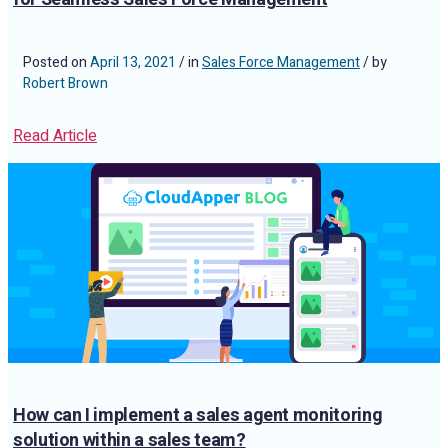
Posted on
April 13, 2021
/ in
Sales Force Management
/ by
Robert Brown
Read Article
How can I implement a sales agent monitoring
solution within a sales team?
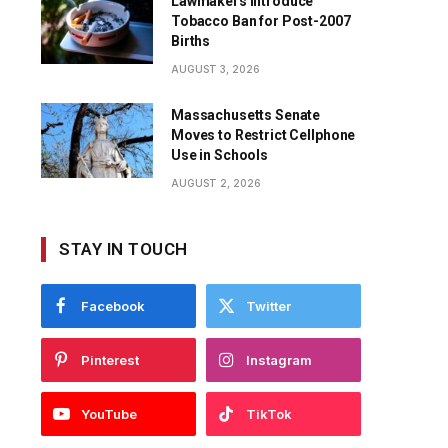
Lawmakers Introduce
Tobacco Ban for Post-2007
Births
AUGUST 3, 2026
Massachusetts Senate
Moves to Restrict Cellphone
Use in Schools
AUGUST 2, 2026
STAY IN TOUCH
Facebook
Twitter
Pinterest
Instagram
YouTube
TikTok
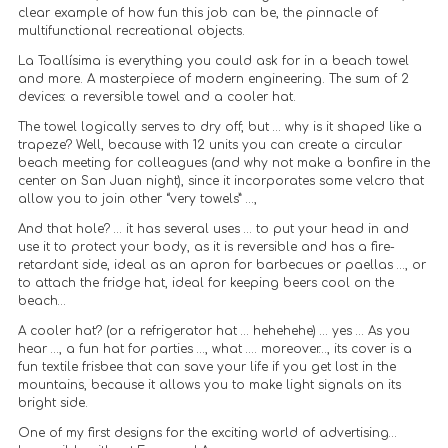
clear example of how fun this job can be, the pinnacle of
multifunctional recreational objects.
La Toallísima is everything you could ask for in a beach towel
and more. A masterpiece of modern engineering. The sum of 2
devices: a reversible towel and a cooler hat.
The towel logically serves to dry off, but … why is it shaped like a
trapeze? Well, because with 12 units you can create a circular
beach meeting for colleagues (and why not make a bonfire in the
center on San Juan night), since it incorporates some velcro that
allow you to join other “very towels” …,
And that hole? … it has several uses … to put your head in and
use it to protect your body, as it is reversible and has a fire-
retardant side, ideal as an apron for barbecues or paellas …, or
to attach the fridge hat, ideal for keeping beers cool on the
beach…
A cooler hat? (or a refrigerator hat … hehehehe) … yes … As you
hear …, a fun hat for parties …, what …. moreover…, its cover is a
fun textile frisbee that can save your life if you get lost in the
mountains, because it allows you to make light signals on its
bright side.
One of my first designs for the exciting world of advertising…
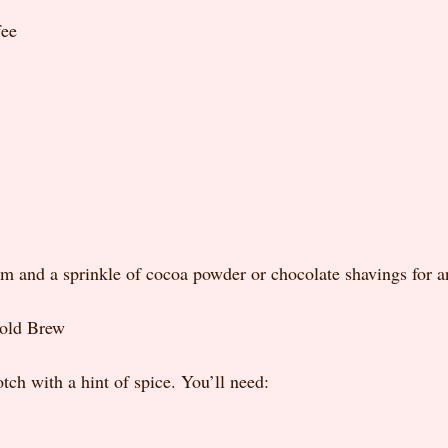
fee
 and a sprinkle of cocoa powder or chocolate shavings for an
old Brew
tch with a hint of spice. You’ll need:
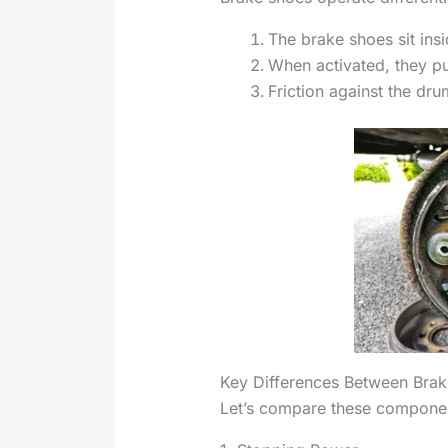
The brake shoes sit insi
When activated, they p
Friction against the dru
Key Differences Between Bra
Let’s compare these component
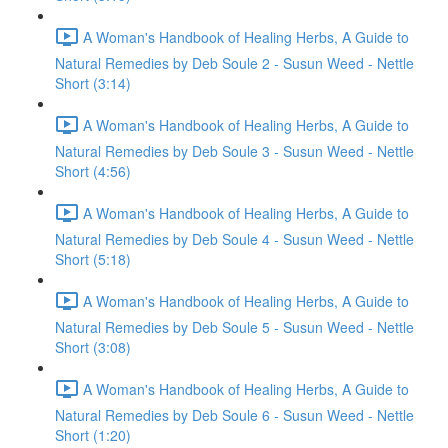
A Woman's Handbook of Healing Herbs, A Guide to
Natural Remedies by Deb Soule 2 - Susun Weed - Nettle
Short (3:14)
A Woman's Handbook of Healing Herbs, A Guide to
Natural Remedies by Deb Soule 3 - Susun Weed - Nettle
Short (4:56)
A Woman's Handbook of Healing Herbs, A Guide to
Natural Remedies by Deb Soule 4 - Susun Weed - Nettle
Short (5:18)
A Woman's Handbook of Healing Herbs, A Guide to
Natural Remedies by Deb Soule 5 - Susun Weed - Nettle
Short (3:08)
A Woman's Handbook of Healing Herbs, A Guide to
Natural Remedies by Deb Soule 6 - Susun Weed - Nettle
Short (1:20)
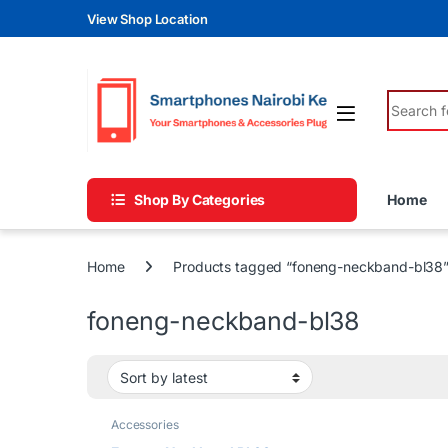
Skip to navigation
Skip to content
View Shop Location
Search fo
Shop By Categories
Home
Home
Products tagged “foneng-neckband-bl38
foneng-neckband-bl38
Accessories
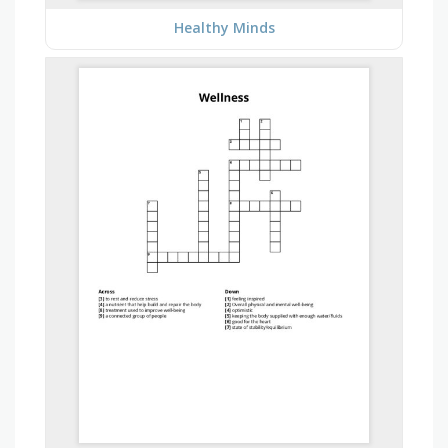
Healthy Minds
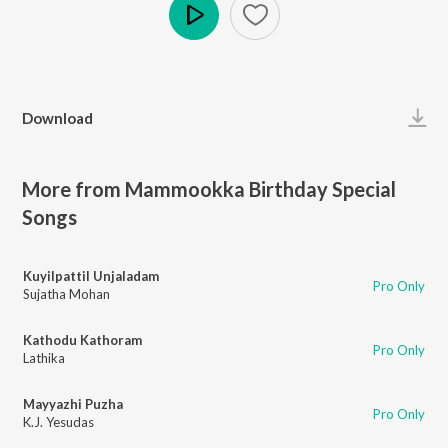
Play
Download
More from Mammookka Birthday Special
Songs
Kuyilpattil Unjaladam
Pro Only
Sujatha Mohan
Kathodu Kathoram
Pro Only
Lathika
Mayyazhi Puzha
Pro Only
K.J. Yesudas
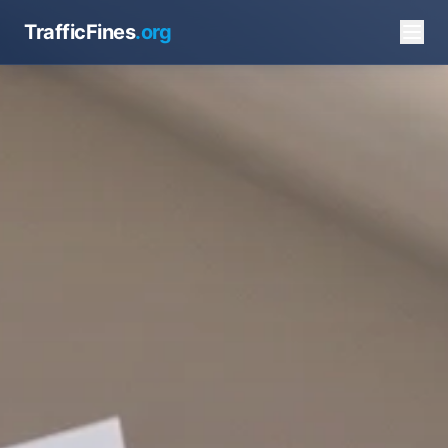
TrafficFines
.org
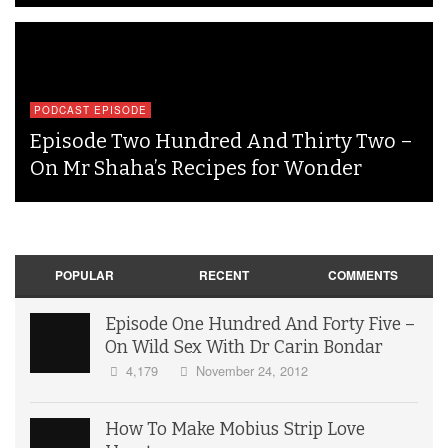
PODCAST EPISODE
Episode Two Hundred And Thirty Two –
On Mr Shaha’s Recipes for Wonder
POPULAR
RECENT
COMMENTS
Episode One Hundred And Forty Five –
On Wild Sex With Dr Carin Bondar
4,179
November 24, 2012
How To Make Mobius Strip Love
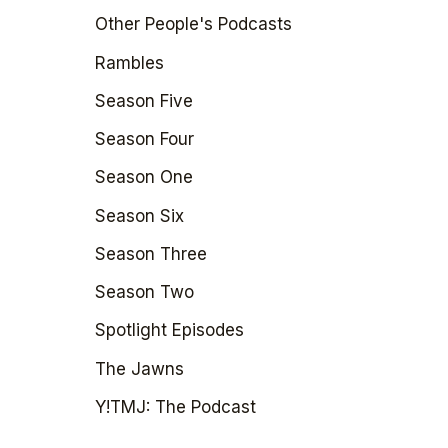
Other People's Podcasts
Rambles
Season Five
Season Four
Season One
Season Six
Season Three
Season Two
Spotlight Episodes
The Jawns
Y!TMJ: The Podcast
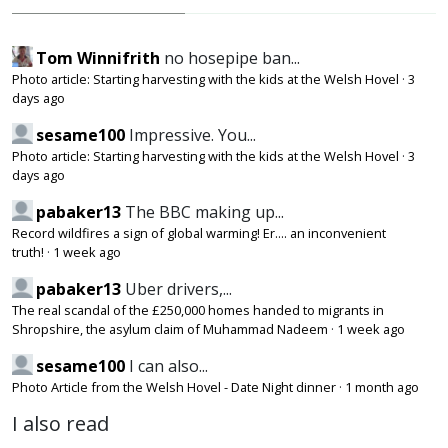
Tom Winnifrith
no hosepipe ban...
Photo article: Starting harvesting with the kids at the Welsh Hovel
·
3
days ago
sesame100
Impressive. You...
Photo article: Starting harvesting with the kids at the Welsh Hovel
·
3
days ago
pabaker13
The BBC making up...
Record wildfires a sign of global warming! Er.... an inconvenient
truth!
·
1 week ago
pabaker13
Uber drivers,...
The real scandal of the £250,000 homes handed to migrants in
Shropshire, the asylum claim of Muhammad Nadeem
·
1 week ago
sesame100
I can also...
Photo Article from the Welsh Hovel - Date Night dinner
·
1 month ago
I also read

┄┄┄┄┄┄┄┄┄┄

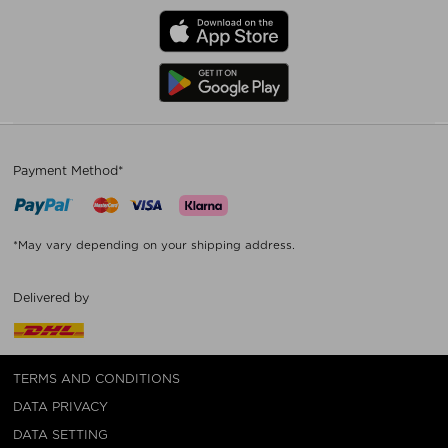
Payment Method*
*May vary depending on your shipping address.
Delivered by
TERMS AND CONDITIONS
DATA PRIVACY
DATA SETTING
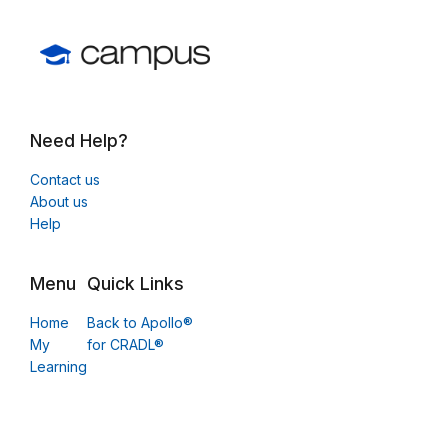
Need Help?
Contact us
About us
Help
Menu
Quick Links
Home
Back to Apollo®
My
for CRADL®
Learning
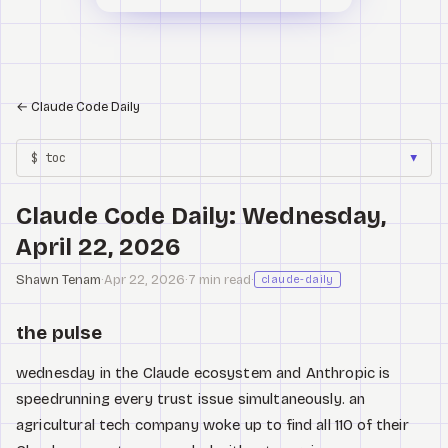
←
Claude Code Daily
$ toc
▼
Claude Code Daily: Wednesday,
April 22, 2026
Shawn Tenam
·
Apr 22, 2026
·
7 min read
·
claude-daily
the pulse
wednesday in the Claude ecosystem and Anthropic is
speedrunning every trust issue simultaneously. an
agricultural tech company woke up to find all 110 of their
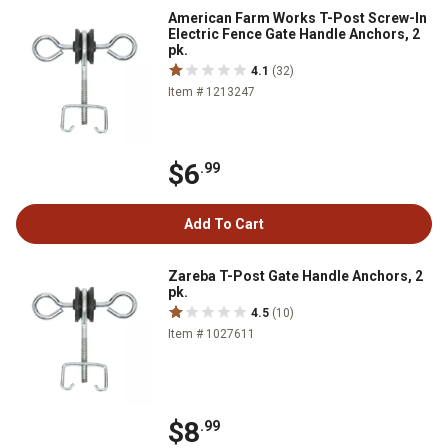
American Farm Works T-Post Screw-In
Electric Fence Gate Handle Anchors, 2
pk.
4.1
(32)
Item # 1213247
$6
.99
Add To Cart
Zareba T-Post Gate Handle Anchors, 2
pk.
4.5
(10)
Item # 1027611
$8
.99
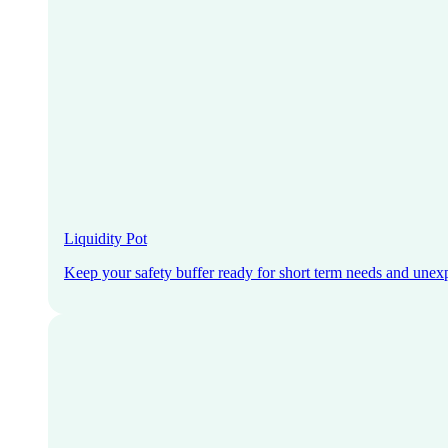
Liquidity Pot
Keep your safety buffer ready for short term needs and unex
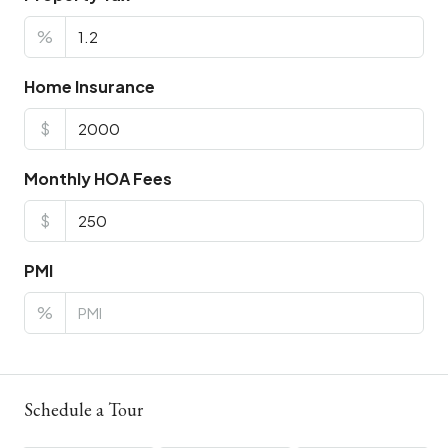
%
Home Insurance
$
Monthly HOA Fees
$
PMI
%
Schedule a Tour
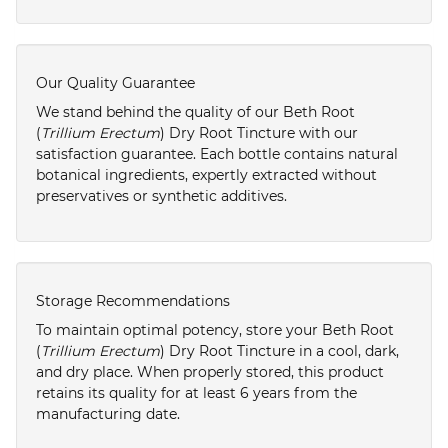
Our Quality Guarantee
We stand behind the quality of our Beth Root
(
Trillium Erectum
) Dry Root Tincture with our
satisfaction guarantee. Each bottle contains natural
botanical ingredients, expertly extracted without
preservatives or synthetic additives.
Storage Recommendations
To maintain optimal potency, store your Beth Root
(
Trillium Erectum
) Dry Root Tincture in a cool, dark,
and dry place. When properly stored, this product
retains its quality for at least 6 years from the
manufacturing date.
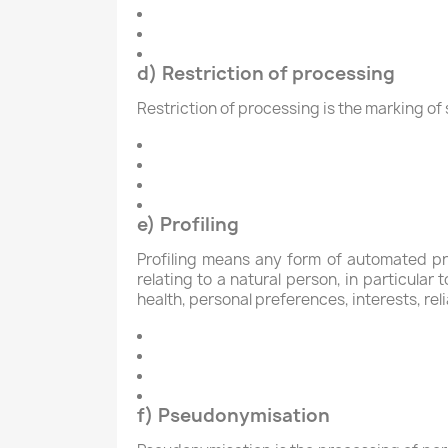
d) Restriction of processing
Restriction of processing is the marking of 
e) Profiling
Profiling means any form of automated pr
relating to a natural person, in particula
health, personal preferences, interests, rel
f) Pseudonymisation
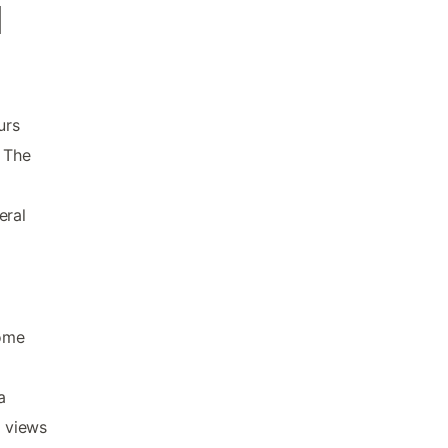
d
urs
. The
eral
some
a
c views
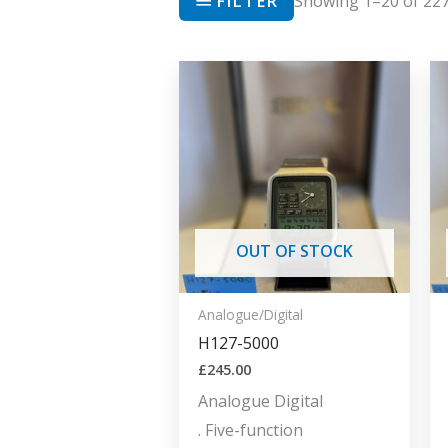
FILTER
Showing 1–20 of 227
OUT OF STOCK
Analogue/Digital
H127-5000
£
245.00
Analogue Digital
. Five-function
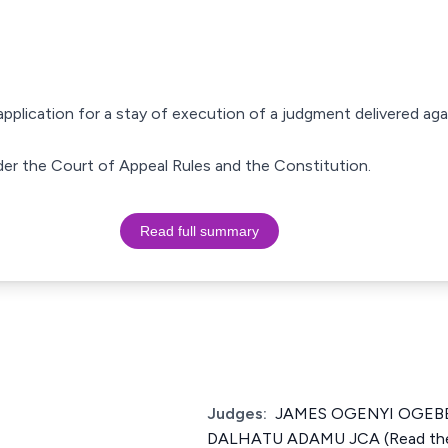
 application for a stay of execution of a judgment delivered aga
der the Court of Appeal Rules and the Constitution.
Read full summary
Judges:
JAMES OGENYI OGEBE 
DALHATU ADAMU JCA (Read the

┄┄┄┄┄┄┄┄┄┄

## YOUR TASK
For this exercise, transcribe exactly the part of the records above that opens with the line containing "Kathodu Kathoram" and closes with the one containing "How To Make Mobius Strip Love". Pictures are not part of the copy.

## REPLY TO THE TASK
Kathodu Kathoram
Pro Only
Lathika
Mayyazhi Puzha
Pro Only
K.J. Yesudas
TrafficFines
.org
PODCAST EPISODE
Episode Two Hundred And Thirty Two –
On Mr Shaha’s Recipes for Wonder
POPULAR
RECENT
COMMENTS
Episode One Hundred And Forty Five –
On Wild Sex With Dr Carin Bondar
4,179
November 24, 2012
How To Make Mobius Strip Love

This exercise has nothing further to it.